• **Goal of the exercise**: Please print every one of the rows below word for word, with no changes.

• **Task data**:
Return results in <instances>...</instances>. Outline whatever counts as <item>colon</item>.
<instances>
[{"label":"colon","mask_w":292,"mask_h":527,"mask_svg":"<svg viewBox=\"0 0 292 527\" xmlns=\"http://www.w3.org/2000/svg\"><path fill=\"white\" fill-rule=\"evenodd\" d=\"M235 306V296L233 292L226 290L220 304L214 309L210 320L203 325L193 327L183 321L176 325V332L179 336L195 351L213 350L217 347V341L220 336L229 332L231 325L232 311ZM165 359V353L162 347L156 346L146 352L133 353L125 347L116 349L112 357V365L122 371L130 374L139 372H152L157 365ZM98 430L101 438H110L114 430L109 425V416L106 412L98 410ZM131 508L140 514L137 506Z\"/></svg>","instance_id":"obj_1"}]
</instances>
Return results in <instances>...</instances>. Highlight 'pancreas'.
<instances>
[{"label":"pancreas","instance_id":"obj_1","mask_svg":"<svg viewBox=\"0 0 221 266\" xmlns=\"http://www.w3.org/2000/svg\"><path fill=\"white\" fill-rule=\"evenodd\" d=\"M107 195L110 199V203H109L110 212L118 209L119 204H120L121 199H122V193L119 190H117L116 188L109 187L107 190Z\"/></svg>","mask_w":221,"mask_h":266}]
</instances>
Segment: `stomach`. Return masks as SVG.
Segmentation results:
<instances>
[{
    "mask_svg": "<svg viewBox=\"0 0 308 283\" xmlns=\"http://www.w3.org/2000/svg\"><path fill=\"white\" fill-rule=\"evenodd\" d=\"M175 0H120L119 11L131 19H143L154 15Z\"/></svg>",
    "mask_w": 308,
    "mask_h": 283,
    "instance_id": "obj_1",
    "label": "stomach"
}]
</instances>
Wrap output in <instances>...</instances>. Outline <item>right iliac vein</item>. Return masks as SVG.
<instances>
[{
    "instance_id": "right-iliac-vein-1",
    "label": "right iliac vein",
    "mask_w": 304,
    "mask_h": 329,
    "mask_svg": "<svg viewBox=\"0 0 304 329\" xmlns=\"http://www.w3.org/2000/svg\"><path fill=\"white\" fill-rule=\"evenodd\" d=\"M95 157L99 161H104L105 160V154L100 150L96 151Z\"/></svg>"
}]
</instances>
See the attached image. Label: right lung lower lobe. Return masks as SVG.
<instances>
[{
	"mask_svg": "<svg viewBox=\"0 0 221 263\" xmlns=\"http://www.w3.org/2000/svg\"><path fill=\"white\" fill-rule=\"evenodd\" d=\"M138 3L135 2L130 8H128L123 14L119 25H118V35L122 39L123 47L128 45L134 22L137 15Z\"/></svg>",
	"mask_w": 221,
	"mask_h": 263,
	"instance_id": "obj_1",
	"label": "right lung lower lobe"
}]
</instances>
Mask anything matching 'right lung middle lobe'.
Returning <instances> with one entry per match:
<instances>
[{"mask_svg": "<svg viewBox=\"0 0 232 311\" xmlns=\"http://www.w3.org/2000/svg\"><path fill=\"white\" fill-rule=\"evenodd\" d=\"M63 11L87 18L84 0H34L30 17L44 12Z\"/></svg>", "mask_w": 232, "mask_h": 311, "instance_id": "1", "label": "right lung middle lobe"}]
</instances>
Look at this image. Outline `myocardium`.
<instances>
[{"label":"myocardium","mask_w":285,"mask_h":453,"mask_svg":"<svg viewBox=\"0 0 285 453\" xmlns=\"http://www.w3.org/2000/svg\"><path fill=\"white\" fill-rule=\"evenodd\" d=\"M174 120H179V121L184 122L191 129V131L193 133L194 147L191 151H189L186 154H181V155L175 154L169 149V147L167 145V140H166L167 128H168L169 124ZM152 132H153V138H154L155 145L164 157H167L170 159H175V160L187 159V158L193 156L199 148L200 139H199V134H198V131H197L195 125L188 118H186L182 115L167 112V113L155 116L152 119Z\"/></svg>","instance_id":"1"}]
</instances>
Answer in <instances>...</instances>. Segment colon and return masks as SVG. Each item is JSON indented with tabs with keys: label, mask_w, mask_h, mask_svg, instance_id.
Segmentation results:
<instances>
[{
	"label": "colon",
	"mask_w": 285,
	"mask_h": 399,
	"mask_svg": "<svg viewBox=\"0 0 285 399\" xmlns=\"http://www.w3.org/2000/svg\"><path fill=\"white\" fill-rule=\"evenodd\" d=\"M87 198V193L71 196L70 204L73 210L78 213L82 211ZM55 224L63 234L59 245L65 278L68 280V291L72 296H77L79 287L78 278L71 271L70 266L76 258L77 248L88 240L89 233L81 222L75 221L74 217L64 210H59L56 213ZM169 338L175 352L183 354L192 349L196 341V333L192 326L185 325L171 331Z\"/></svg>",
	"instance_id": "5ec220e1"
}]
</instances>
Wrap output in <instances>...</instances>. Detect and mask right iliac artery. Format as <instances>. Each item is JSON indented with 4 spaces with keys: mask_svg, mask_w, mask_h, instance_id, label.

• **Solution for this task**:
Return results in <instances>...</instances>. Outline whatever counts as <item>colon</item>.
<instances>
[{"label":"colon","mask_w":292,"mask_h":527,"mask_svg":"<svg viewBox=\"0 0 292 527\" xmlns=\"http://www.w3.org/2000/svg\"><path fill=\"white\" fill-rule=\"evenodd\" d=\"M235 306V296L233 292L226 290L220 304L214 309L210 320L203 325L193 327L183 321L176 325V332L179 336L195 351L213 350L217 347V341L220 336L229 332L231 325L232 311ZM165 359V353L162 347L156 346L146 352L133 353L125 347L116 349L112 357V365L122 371L130 374L139 372H152L157 365ZM98 430L101 438H110L114 430L109 425V416L106 412L98 410ZM131 508L140 514L137 506Z\"/></svg>","instance_id":"obj_1"}]
</instances>
Return results in <instances>...</instances>. Highlight 'pancreas'.
<instances>
[{"label":"pancreas","instance_id":"obj_1","mask_svg":"<svg viewBox=\"0 0 221 266\" xmlns=\"http://www.w3.org/2000/svg\"><path fill=\"white\" fill-rule=\"evenodd\" d=\"M107 195L110 199V203H109L110 212L118 209L119 204H120L121 199H122V193L119 190H117L116 188L109 187L107 190Z\"/></svg>","mask_w":221,"mask_h":266}]
</instances>
Segment: `stomach`. Return masks as SVG.
Segmentation results:
<instances>
[{
    "mask_svg": "<svg viewBox=\"0 0 308 283\" xmlns=\"http://www.w3.org/2000/svg\"><path fill=\"white\" fill-rule=\"evenodd\" d=\"M175 0H120L119 11L131 19H143L154 15Z\"/></svg>",
    "mask_w": 308,
    "mask_h": 283,
    "instance_id": "obj_1",
    "label": "stomach"
}]
</instances>
Wrap output in <instances>...</instances>. Outline <item>right iliac vein</item>. Return masks as SVG.
<instances>
[{
    "instance_id": "right-iliac-vein-1",
    "label": "right iliac vein",
    "mask_w": 304,
    "mask_h": 329,
    "mask_svg": "<svg viewBox=\"0 0 304 329\" xmlns=\"http://www.w3.org/2000/svg\"><path fill=\"white\" fill-rule=\"evenodd\" d=\"M95 157L99 161H104L105 160V154L100 150L96 151Z\"/></svg>"
}]
</instances>
See the attached image. Label: right lung lower lobe. Return masks as SVG.
<instances>
[{
	"mask_svg": "<svg viewBox=\"0 0 221 263\" xmlns=\"http://www.w3.org/2000/svg\"><path fill=\"white\" fill-rule=\"evenodd\" d=\"M138 3L135 2L130 8H128L123 14L119 25H118V35L122 39L123 47L128 45L134 22L137 15Z\"/></svg>",
	"mask_w": 221,
	"mask_h": 263,
	"instance_id": "obj_1",
	"label": "right lung lower lobe"
}]
</instances>
Mask anything matching 'right lung middle lobe'.
Returning <instances> with one entry per match:
<instances>
[{"mask_svg": "<svg viewBox=\"0 0 232 311\" xmlns=\"http://www.w3.org/2000/svg\"><path fill=\"white\" fill-rule=\"evenodd\" d=\"M63 11L87 18L84 0H34L30 17L44 12Z\"/></svg>", "mask_w": 232, "mask_h": 311, "instance_id": "1", "label": "right lung middle lobe"}]
</instances>
Look at this image. Outline `myocardium`.
<instances>
[{"label":"myocardium","mask_w":285,"mask_h":453,"mask_svg":"<svg viewBox=\"0 0 285 453\" xmlns=\"http://www.w3.org/2000/svg\"><path fill=\"white\" fill-rule=\"evenodd\" d=\"M174 120H179V121L184 122L191 129V131L193 133L194 147L191 151H189L186 154H181V155L175 154L169 149V147L167 145V140H166L167 128H168L169 124ZM152 132H153V138H154L155 145L164 157H167L170 159H175V160L187 159V158L193 156L199 148L200 139H199V134H198V131H197L195 125L188 118H186L182 115L167 112V113L155 116L152 119Z\"/></svg>","instance_id":"1"}]
</instances>
Answer in <instances>...</instances>. Segment colon and return masks as SVG. Each item is JSON indented with tabs with keys: label, mask_w, mask_h, mask_svg, instance_id.
Segmentation results:
<instances>
[{
	"label": "colon",
	"mask_w": 285,
	"mask_h": 399,
	"mask_svg": "<svg viewBox=\"0 0 285 399\" xmlns=\"http://www.w3.org/2000/svg\"><path fill=\"white\" fill-rule=\"evenodd\" d=\"M87 198V193L71 196L70 204L73 210L78 213L82 211ZM55 224L63 234L59 245L65 278L68 280V291L72 296H77L79 287L78 278L71 271L70 266L76 258L77 248L88 240L89 233L81 222L75 221L74 217L64 210H59L56 213ZM169 338L175 352L183 354L192 349L196 341V333L192 326L185 325L171 331Z\"/></svg>",
	"instance_id": "5ec220e1"
}]
</instances>
Wrap output in <instances>...</instances>. Detect and mask right iliac artery. Format as <instances>. Each item is JSON indented with 4 spaces with keys: mask_svg, mask_w, mask_h, instance_id, label.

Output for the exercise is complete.